To investigate the effects of hM3Dq activation in the adult PNS, Sox10-hM3Dq mice were administered tamoxifen at postnatal day 50 (P50) and subsequently treated with CNO daily from P60 to P70 (Figure 6B). Electron microscopy analysis of sciatic nerves at P70, P80, and P90 revealed increased g-ratios and a reduced percentage of myelinated axons in CNO-treated animals (Figures 6A,C–E,H). G-ratio values plotted against axonal diameter indicated that axons of all calibers were affected (Figure 6H). While reductions in myelin thickness were consistent across time points, the decline in the proportion of myelinated axons progressively worsened from P70 to P90, falling below 80% at the latest time point (Figures 6D,E). In parallel, the diameter of myelinated axons was significantly reduced in CNO-treated sciatic nerves (Figure 6G). Signs of axonal degeneration—including axonal swelling, mitochondrial abnormalities, and the presence of autophagic vacuoles—were prominent in CNO-treated mice (Figure 6F). The percentage of abnormal axons increased significantly over time, exceeding 10% by P90 (Figure 6F). Furthermore, CNO-treated mice at P70 and P90 exhibited a significant increase in the number, size, and total area of unmyelinated axon bundles (Figures 7A,B). Notably, over 20% of these bundles displayed abnormal morphology, including axonal swelling, fragmentation, and vacuolization at both time points (Figures 7A,B). Western blot analysis of sciatic nerve lysates at P90 confirmed these findings, showing reduced expression of key myelin proteins including MBP and CNP (Figure 7C). These findings demonstrate that hM3Dq activation in adult SCs induces progressive myelin degradation and neurodegeneration in peripheral nerves.

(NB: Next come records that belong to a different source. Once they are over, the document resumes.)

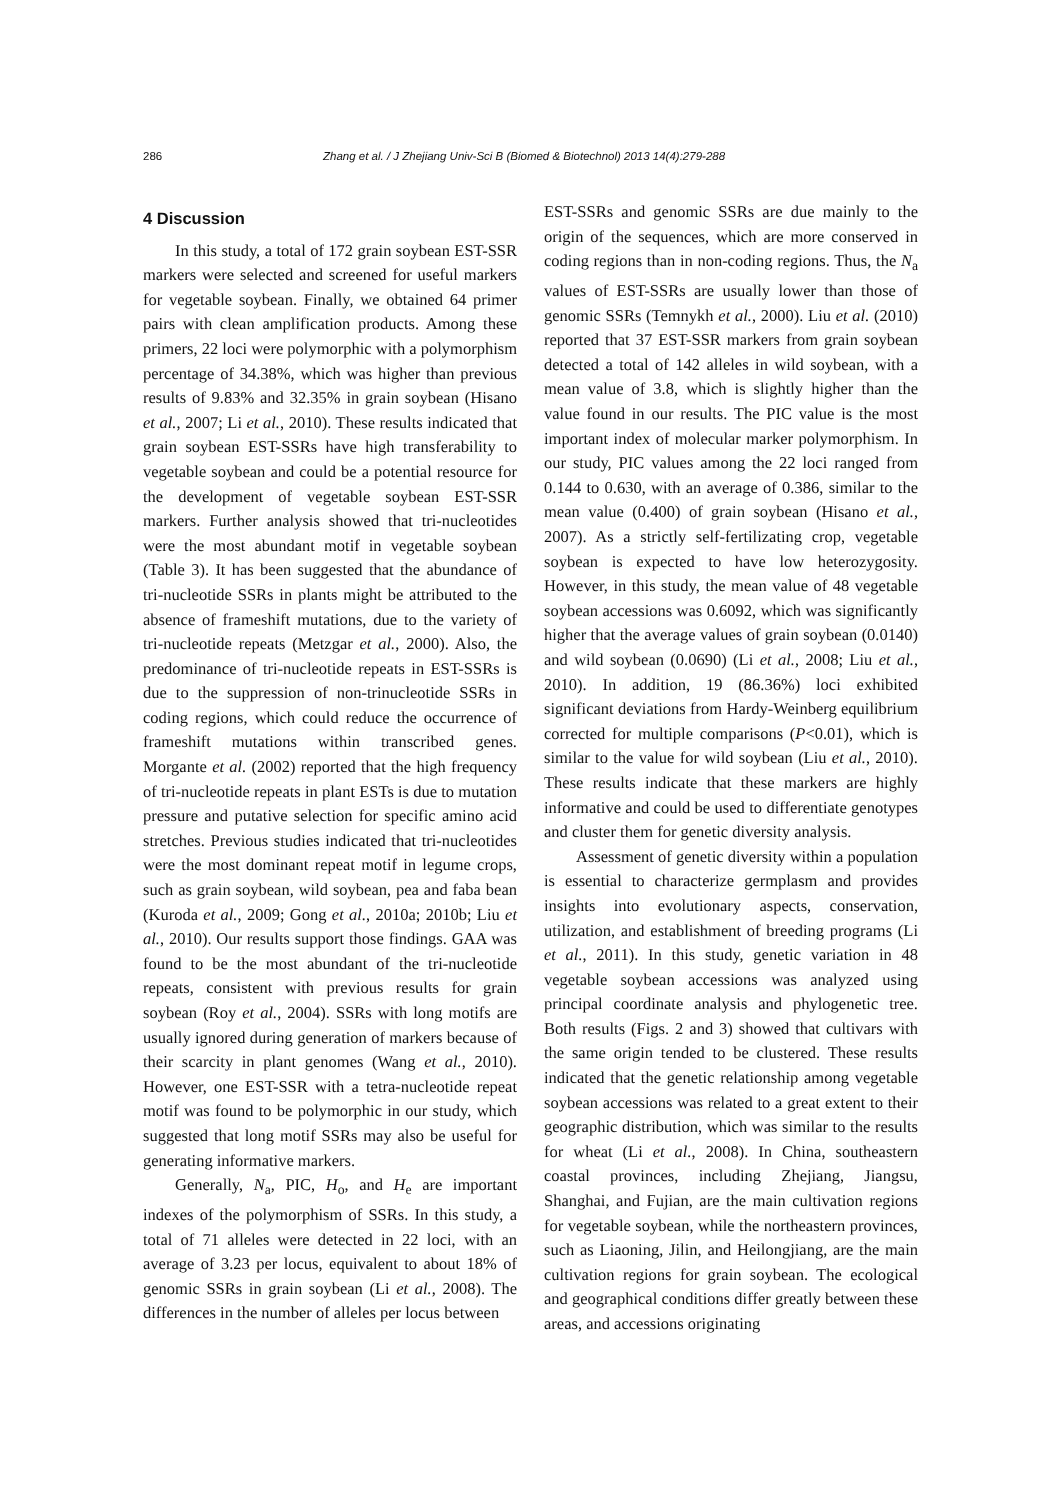286 Zhang et al. / J Zhejiang Univ-Sci B (Biomed & Biotechnol) 2013 14(4):279-288
4 Discussion
In this study, a total of 172 grain soybean EST-SSR markers were selected and screened for useful markers for vegetable soybean. Finally, we obtained 64 primer pairs with clean amplification products. Among these primers, 22 loci were polymorphic with a polymorphism percentage of 34.38%, which was higher than previous results of 9.83% and 32.35% in grain soybean (Hisano et al., 2007; Li et al., 2010). These results indicated that grain soybean EST-SSRs have high transferability to vegetable soybean and could be a potential resource for the development of vegetable soybean EST-SSR markers. Further analysis showed that tri-nucleotides were the most abundant motif in vegetable soybean (Table 3). It has been suggested that the abundance of tri-nucleotide SSRs in plants might be attributed to the absence of frameshift mutations, due to the variety of tri-nucleotide repeats (Metzgar et al., 2000). Also, the predominance of tri-nucleotide repeats in EST-SSRs is due to the suppression of non-trinucleotide SSRs in coding regions, which could reduce the occurrence of frameshift mutations within transcribed genes. Morgante et al. (2002) reported that the high frequency of tri-nucleotide repeats in plant ESTs is due to mutation pressure and putative selection for specific amino acid stretches. Previous studies indicated that tri-nucleotides were the most dominant repeat motif in legume crops, such as grain soybean, wild soybean, pea and faba bean (Kuroda et al., 2009; Gong et al., 2010a; 2010b; Liu et al., 2010). Our results support those findings. GAA was found to be the most abundant of the tri-nucleotide repeats, consistent with previous results for grain soybean (Roy et al., 2004). SSRs with long motifs are usually ignored during generation of markers because of their scarcity in plant genomes (Wang et al., 2010). However, one EST-SSR with a tetra-nucleotide repeat motif was found to be polymorphic in our study, which suggested that long motif SSRs may also be useful for generating informative markers.
Generally, N<sub>a</sub>, PIC, H<sub>o</sub>, and H<sub>e</sub> are important indexes of the polymorphism of SSRs. In this study, a total of 71 alleles were detected in 22 loci, with an average of 3.23 per locus, equivalent to about 18% of genomic SSRs in grain soybean (Li et al., 2008). The differences in the number of alleles per locus between
EST-SSRs and genomic SSRs are due mainly to the origin of the sequences, which are more conserved in coding regions than in non-coding regions. Thus, the N<sub>a</sub> values of EST-SSRs are usually lower than those of genomic SSRs (Temnykh et al., 2000). Liu et al. (2010) reported that 37 EST-SSR markers from grain soybean detected a total of 142 alleles in wild soybean, with a mean value of 3.8, which is slightly higher than the value found in our results. The PIC value is the most important index of molecular marker polymorphism. In our study, PIC values among the 22 loci ranged from 0.144 to 0.630, with an average of 0.386, similar to the mean value (0.400) of grain soybean (Hisano et al., 2007). As a strictly self-fertilizating crop, vegetable soybean is expected to have low heterozygosity. However, in this study, the mean value of 48 vegetable soybean accessions was 0.6092, which was significantly higher that the average values of grain soybean (0.0140) and wild soybean (0.0690) (Li et al., 2008; Liu et al., 2010). In addition, 19 (86.36%) loci exhibited significant deviations from Hardy-Weinberg equilibrium corrected for multiple comparisons (P<0.01), which is similar to the value for wild soybean (Liu et al., 2010). These results indicate that these markers are highly informative and could be used to differentiate genotypes and cluster them for genetic diversity analysis.
Assessment of genetic diversity within a population is essential to characterize germplasm and provides insights into evolutionary aspects, conservation, utilization, and establishment of breeding programs (Li et al., 2011). In this study, genetic variation in 48 vegetable soybean accessions was analyzed using principal coordinate analysis and phylogenetic tree. Both results (Figs. 2 and 3) showed that cultivars with the same origin tended to be clustered. These results indicated that the genetic relationship among vegetable soybean accessions was related to a great extent to their geographic distribution, which was similar to the results for wheat (Li et al., 2008). In China, southeastern coastal provinces, including Zhejiang, Jiangsu, Shanghai, and Fujian, are the main cultivation regions for vegetable soybean, while the northeastern provinces, such as Liaoning, Jilin, and Heilongjiang, are the main cultivation regions for grain soybean. The ecological and geographical conditions differ greatly between these areas, and accessions originating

Consistent with previous results, immunohistochemical analysis revealed a marked reduction in myelin content within the sciatic nerve following CNO treatment (Figures 8A–C). Quantification of myelin-associated proteins—MAG, MBP, and P0—at P90 confirmed significantly decreased myelination in CNO-treated mice compared to vehicle controls (Figures 8B,C). On average, the signal area of myelin proteins was reduced by ~40%, while fluorescence intensity declined by more than 45% relative to controls (Figures 8B,C). Although the proportions of Sox2-positive cells and Sox9/Ki67 double-positive cells were unchanged, we observed a notable reduction in Sox9-positive cells (Figures 8B,C). In addition, the number of Krox20-expressing SCs was markedly decreased, indicating a diminished population of myelinating SCs in mature peripheral nerves (Figures 8B,C). Despite these shifts in SC marker expression, the proportion of active caspase-3–positive cells remained unchanged in CNO-treated nerves (Figure 8C), and the density of DAPI-positive nuclei also remained constant (data not shown). Together, these findings indicate that hM3Dq activation does not increase SC death in adult sciatic nerves.

Because demyelination disrupts ion channel distribution and impairs action potential conduction, leading to motor deficits (Coggan et al., 2010; Devaux and Scherer, 2005), we assessed motor coordination using the rotarod test under constant and accelerating speed protocols (Figure 8D). Vehicle-treated mice maintained stable performance across all time points, whereas CNO-treated mice exhibited a significant reduction in latency to fall at P70, P80, and P90, indicating impaired motor coordination following hM3Dq activation in mature SCs (Figure 8D). Collectively, these results demonstrate that hM3Dq activation in adult peripheral nerves disrupts SC homeostasis, compromises myelin maintenance, and leads to functional motor deficits.